Recast the lines of the records below as a JSON list of strings, one string per line and blank lines omitted, from the line with "Page size: 2001x1125." through the end of the records. Leave the pictures out of the answer.

— start —

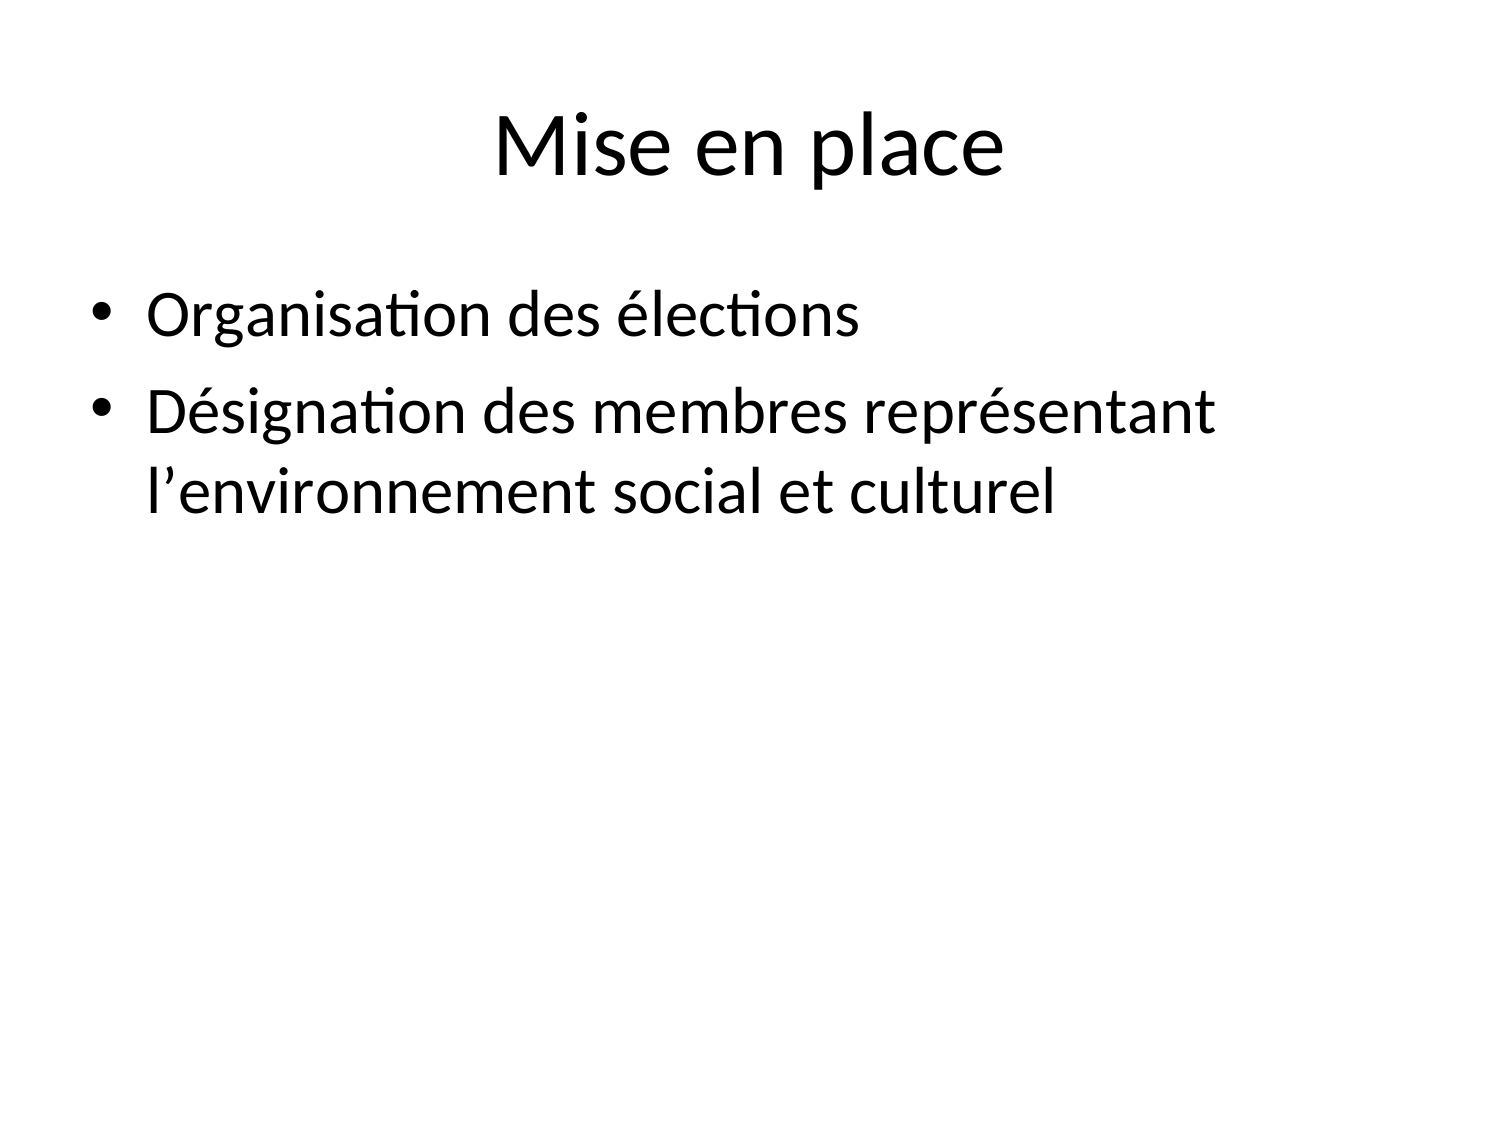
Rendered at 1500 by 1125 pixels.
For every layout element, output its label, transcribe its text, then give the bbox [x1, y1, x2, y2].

title Mise en place [75, 45, 1426, 233]
list Organisation des élections Désignation des membres représentant l’environnement social et culturel [75, 262, 1426, 1005]
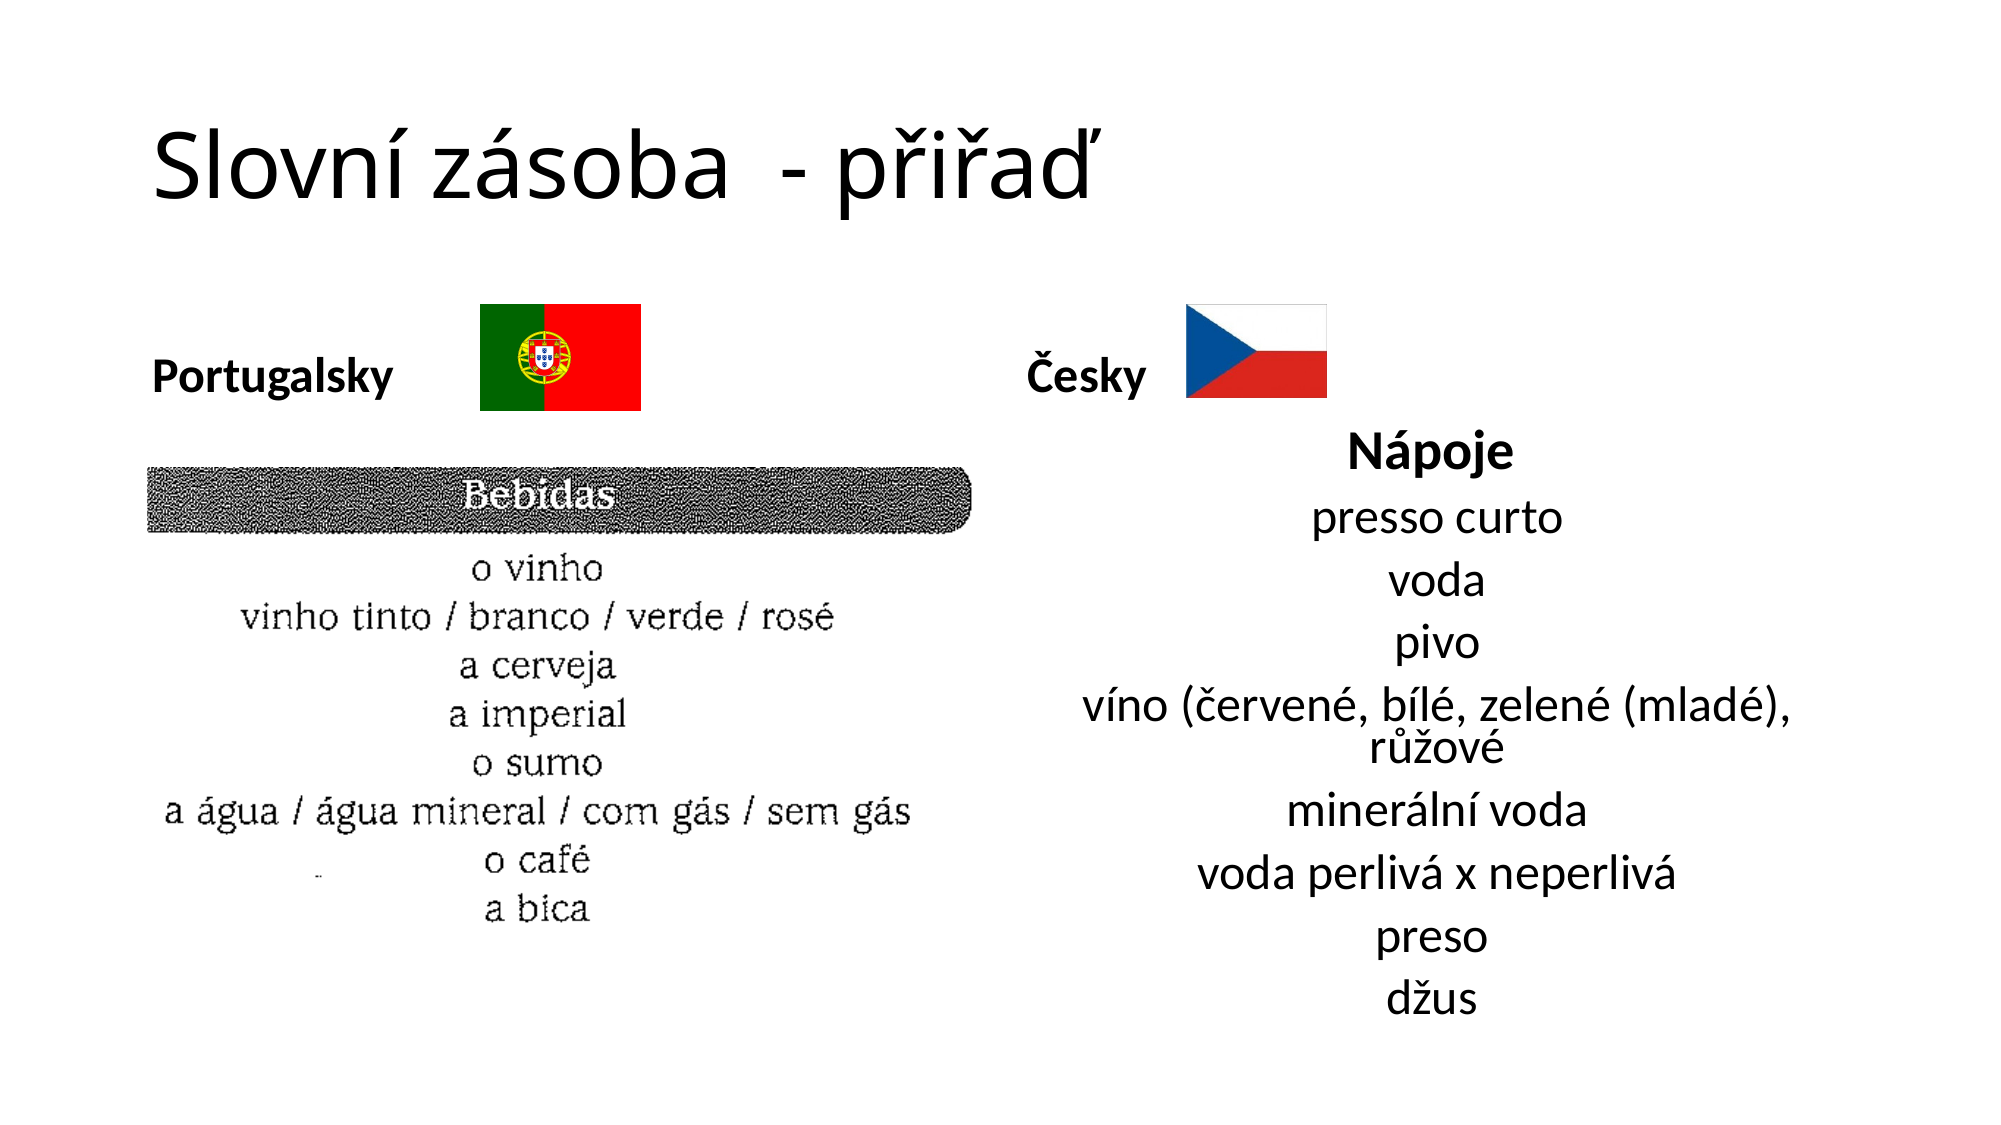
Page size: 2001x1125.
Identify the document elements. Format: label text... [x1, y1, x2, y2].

list Česky [1012, 275, 1863, 411]
picture [480, 304, 641, 411]
picture [1186, 304, 1327, 398]
list Portugalsky [137, 275, 984, 411]
list Nápoje presso curto voda pivo víno (červené, bílé, zelené (mladé), růžové minerální voda voda perlivá x neperlivá preso džus [1012, 424, 1863, 1066]
picture [147, 467, 975, 961]
title Slovní zásoba - přiřaď [137, 59, 1863, 278]
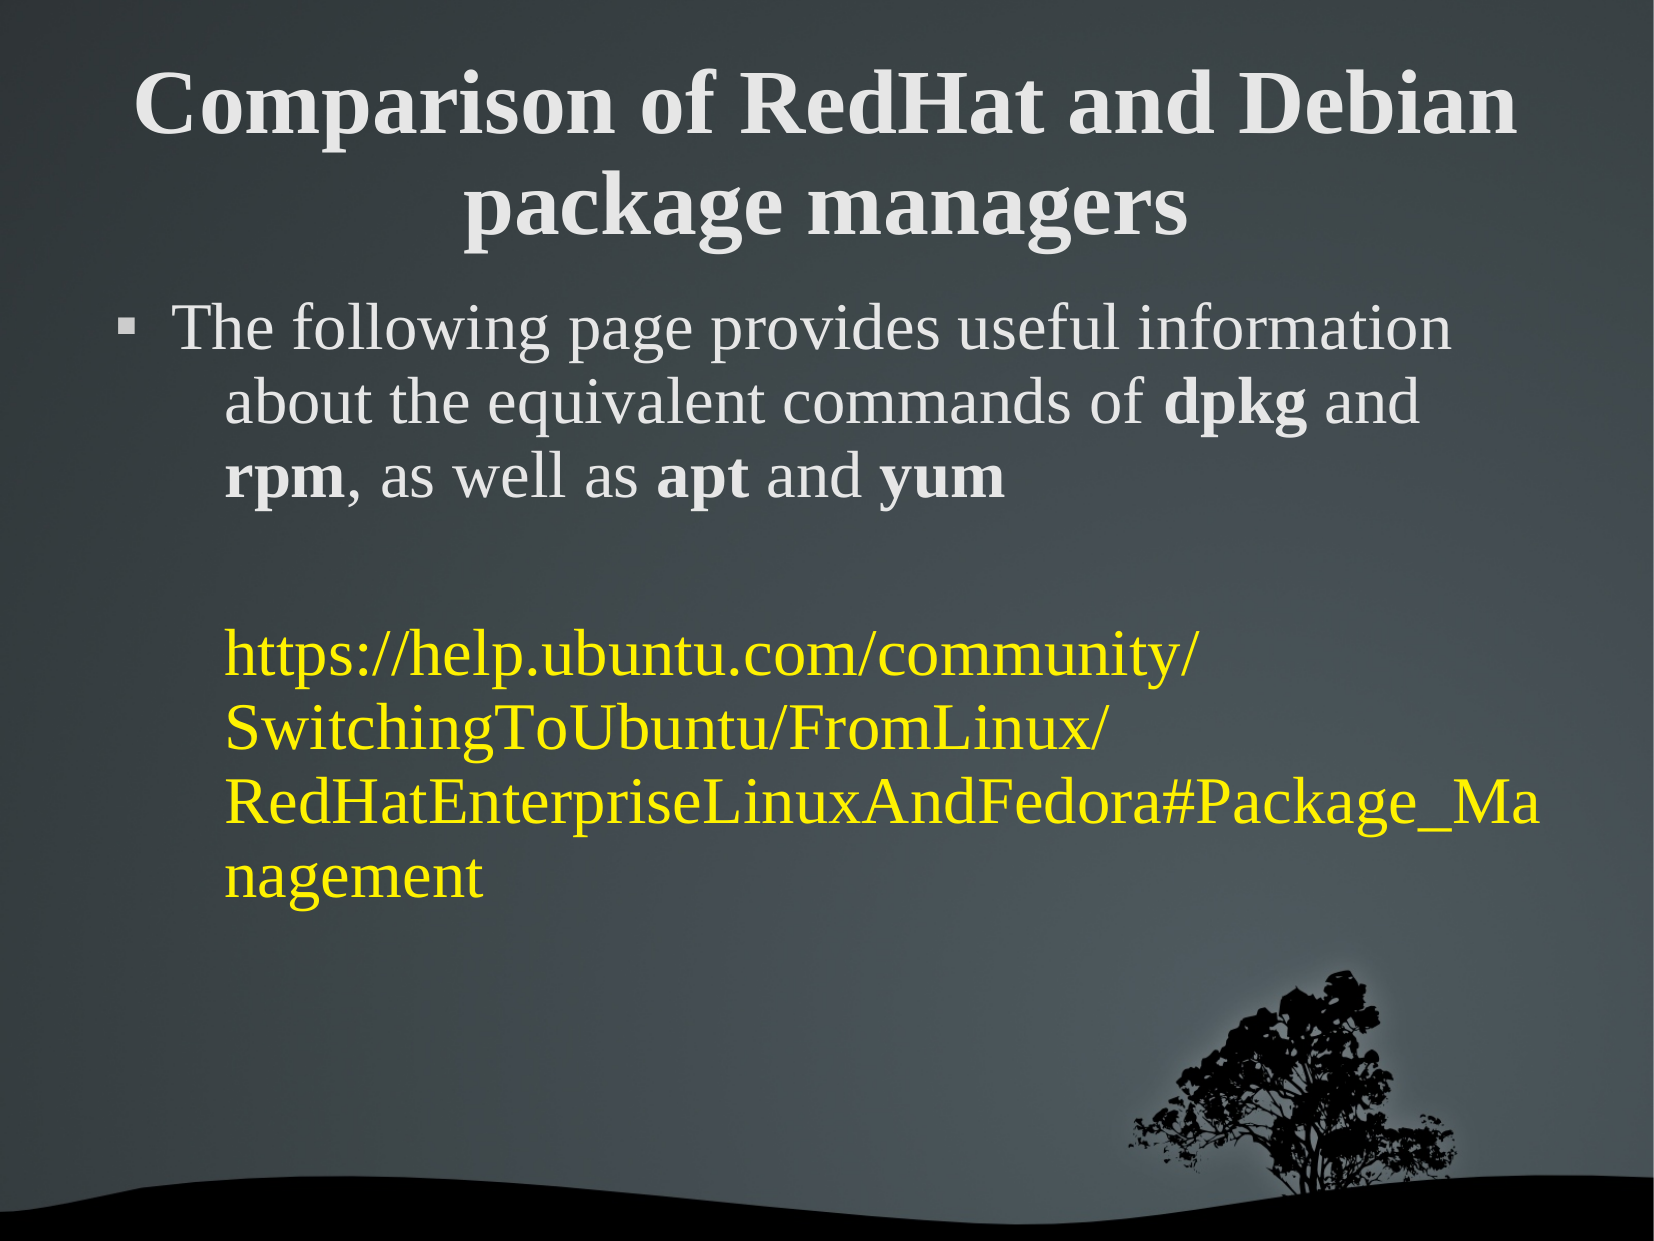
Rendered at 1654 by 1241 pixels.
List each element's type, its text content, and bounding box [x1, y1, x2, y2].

title Comparison of RedHat and Debian package managers [82, 33, 1571, 273]
picture [0, 0, 1654, 1241]
list The following page provides useful information about the equivalent commands of dpkg and rpm, as well as apt and yum https://help.ubuntu.com/community/SwitchingToUbuntu/FromLinux/RedHatEnterpriseLinuxAndFedora#Package_Management [82, 290, 1571, 1109]
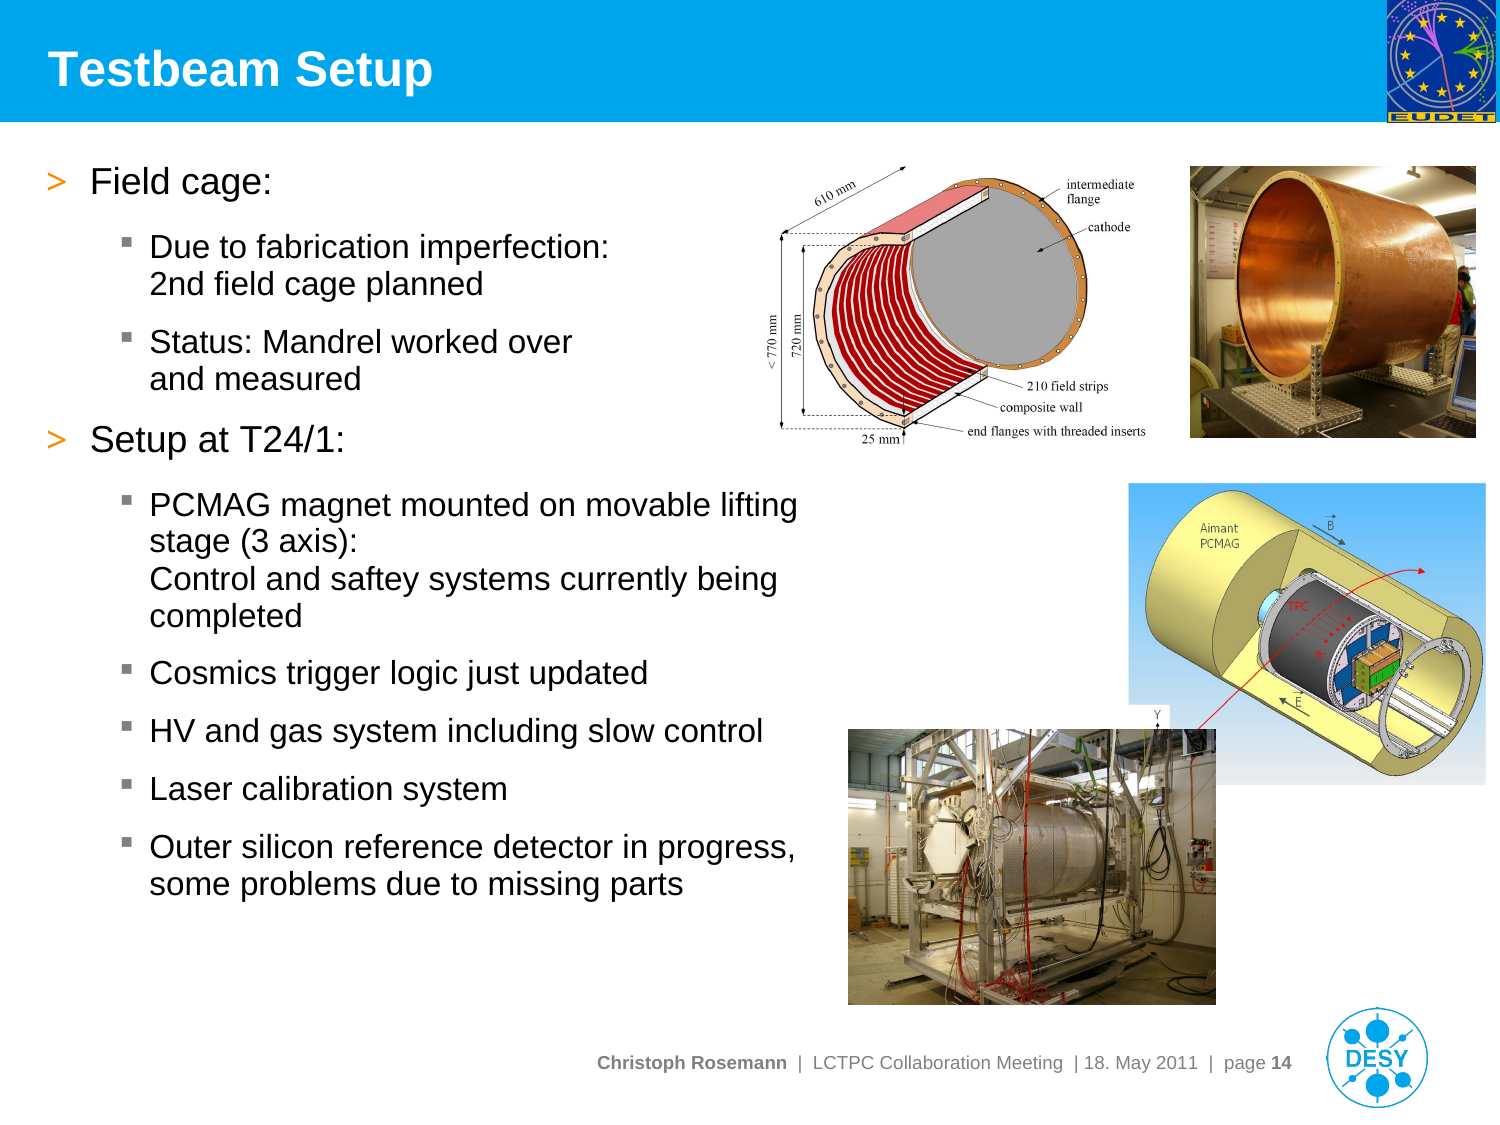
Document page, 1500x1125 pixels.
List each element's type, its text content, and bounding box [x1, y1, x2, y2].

picture [1190, 166, 1476, 438]
picture [848, 482, 1486, 1005]
picture [762, 165, 1147, 447]
picture [1388, 0, 1495, 123]
list Field cage: Due to fabrication imperfection: 2nd field cage planned Status: Mandrel worked over and measured Setup at T24/1: PCMAG magnet mounted on movable lifting stage (3 axis): Control and saftey systems currently being completed Cosmics trigger logic just updated HV and gas system including slow control Laser calibration system Outer silicon reference detector in progress, some problems due to missing parts [46, 160, 866, 947]
picture [1326, 1007, 1428, 1108]
title Testbeam Setup [47, 24, 1387, 114]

— end —

Reply
[
  "Page size: 2001x1125.",
  "Identify the document elements. Format: label text... [x1, y1, x2, y2].",
  "list Česky [1012, 275, 1863, 411]",
  "picture [480, 304, 641, 411]",
  "picture [1186, 304, 1327, 398]",
  "list Portugalsky [137, 275, 984, 411]",
  "list Nápoje presso curto voda pivo víno (červené, bílé, zelené (mladé), růžové minerální voda voda perlivá x neperlivá preso džus [1012, 424, 1863, 1066]",
  "picture [147, 467, 975, 961]",
  "title Slovní zásoba - přiřaď [137, 59, 1863, 278]",
  "Rendered at 1654 by 1241 pixels.",
  "List each element's type, its text content, and bounding box [x1, y1, x2, y2].",
  "title Comparison of RedHat and Debian package managers [82, 33, 1571, 273]",
  "picture [0, 0, 1654, 1241]",
  "list The following page provides useful information about the equivalent commands of dpkg and rpm, as well as apt and yum https://help.ubuntu.com/community/SwitchingToUbuntu/FromLinux/RedHatEnterpriseLinuxAndFedora#Package_Management [82, 290, 1571, 1109]",
  "Document page, 1500x1125 pixels.",
  "List each element's type, its text content, and bounding box [x1, y1, x2, y2].",
  "picture [1190, 166, 1476, 438]",
  "picture [848, 482, 1486, 1005]",
  "picture [762, 165, 1147, 447]",
  "picture [1388, 0, 1495, 123]",
  "list Field cage: Due to fabrication imperfection: 2nd field cage planned Status: Mandrel worked over and measured Setup at T24/1: PCMAG magnet mounted on movable lifting stage (3 axis): Control and saftey systems currently being completed Cosmics trigger logic just updated HV and gas system including slow control Laser calibration system Outer silicon reference detector in progress, some problems due to missing parts [46, 160, 866, 947]",
  "picture [1326, 1007, 1428, 1108]",
  "title Testbeam Setup [47, 24, 1387, 114]"
]